Herman Cain is catching flak today for the stumbling answer he gave to the editorial board of the Milwaukee Journal Sentinel when asked about Libya. The New York Times, Washington Post, Wall Street Journal, Los Angeles Times, Politico, and Slate are just a few of the media outlets running stories assessing what the video means for the Cain campaign. Cain dismissed the uproar as “silly” and said that he was “flattered” that his “pauses are so important that somebody wants to make a story out of it.”

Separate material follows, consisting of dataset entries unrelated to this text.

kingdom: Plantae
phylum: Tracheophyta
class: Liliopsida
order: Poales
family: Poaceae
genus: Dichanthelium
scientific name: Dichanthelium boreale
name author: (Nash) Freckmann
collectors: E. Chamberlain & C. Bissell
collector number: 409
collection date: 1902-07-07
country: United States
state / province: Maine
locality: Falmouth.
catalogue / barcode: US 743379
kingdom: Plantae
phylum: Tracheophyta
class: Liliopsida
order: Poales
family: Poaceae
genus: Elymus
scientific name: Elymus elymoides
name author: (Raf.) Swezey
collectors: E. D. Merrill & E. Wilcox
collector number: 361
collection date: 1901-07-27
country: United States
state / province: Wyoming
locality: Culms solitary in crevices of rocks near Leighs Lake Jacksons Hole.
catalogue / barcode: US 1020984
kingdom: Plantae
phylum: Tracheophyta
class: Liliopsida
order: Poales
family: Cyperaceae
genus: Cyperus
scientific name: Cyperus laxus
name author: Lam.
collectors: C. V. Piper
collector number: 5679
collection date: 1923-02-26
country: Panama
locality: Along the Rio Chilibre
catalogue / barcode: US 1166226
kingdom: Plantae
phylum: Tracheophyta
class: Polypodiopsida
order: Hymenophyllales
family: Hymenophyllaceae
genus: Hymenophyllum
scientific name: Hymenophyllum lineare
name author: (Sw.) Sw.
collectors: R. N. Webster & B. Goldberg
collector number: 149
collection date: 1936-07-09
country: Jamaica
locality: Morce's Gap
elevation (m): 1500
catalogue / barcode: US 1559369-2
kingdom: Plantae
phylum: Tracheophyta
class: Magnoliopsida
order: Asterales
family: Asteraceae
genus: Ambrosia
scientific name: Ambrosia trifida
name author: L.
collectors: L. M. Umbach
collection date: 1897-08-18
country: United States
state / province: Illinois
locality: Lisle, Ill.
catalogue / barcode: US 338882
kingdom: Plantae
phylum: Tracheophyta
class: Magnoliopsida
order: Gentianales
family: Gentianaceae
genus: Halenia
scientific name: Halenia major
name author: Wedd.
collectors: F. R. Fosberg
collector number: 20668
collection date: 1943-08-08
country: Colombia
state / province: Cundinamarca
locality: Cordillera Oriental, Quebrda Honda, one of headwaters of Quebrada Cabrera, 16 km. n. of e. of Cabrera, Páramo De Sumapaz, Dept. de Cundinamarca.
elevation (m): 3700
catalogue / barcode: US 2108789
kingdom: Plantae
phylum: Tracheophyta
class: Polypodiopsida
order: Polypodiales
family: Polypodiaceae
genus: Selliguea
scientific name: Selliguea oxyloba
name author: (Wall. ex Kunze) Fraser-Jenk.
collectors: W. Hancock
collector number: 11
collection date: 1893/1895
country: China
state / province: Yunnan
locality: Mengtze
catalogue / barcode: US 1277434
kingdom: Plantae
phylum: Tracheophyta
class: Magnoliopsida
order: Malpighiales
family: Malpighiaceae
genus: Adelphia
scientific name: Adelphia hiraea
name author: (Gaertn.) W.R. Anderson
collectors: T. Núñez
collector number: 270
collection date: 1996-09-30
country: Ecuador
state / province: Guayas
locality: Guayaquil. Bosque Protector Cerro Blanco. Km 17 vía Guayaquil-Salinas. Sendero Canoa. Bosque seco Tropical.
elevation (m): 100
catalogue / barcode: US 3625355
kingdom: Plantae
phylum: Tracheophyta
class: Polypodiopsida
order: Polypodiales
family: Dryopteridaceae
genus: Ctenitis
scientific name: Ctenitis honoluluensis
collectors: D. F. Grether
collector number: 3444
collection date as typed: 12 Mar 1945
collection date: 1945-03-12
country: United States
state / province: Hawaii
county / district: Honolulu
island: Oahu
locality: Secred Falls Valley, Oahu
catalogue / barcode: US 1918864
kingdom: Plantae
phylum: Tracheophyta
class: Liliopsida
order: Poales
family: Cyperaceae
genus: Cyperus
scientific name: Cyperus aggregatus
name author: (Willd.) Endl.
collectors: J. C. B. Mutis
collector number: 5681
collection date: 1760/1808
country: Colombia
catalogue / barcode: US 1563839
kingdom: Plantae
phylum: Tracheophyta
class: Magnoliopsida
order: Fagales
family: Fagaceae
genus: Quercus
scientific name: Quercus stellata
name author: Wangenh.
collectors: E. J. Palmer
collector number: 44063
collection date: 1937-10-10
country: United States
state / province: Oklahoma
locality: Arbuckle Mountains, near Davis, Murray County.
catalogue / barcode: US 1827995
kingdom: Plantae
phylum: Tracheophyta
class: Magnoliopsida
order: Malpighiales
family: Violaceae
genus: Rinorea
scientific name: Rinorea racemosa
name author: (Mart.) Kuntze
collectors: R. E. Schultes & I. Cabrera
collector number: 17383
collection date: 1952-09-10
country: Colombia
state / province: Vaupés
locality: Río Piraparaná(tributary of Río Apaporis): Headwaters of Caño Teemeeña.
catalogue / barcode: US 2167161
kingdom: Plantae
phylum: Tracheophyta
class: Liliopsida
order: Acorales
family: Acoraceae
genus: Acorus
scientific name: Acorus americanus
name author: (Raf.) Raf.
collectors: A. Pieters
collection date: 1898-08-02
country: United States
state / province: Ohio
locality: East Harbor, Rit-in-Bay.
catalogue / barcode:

Will the video derail Cain’s campaign? Probably not. It’s not as if the former pizza mogul has been positioning himself as the foreign policy candidate in the race. Past presidential candidates have stubbed themselves in similar or worse fashion and survived. Just recall the infamous foreign policy pop quiz that a Boston TV reporter sprung on an unprepared George W. Bush back in 1999. By itself, yesterday’s video is an eye-of-the-beholder event. Cain’s fans will see a candidate operating on very little sleep being very deliberate and careful to avoid being trapped by “gotcha” questions from journalists they presume to be unfriendly. Cain’s critics will see further proof that he is not ready to be commander in chief, but then again, they weren’t likely to vote for him in the first place.

Jon Huntsman spent yesterday at Brookings—an unlikely campaign stop for a GOP presidential candidate. He joked “I come with great trepidation now, hearing that I am the first of the candidates to show up.” Huntsman fielded a question on Mitt Romney’s plan to take a hard line on currency with China. Huntsman again called it “pandering”:

You start slapping on a tariff, and the Chinese are going to turn around and they’re going to say remember the quantitative easing programs part one and part two? You did the same thing, so, here’s a tariff on you guys.

Rick Santorum stopped by Laura Ingraham’s radio show yesterday and called for cooperating with Israel on a possible airstrike against Iran’s nuclear reactors:

I think we’re right to work with Israel to strike those reactors if necessary. And I believe we are at the point where it’s necessary to work with them – just like Israel did with Iraq, just like they did with Syria.

Santorum also defended foreign aid on MSNBC, arguing that it prevents the need for increased spending on military action. He criticized other candidates for “pandering to an anti-foreign aid element out there.”

CNN/Opinion Research Corporation released a poll released yesterday showing that Newt Gingrich is nearly tied with Mitt Romney at the front of the GOP pack. Romney has 24 percent support and Gingrich polls 22 percent. Gingrich has made huge gains in the past month—he is up from 8 percent support in October.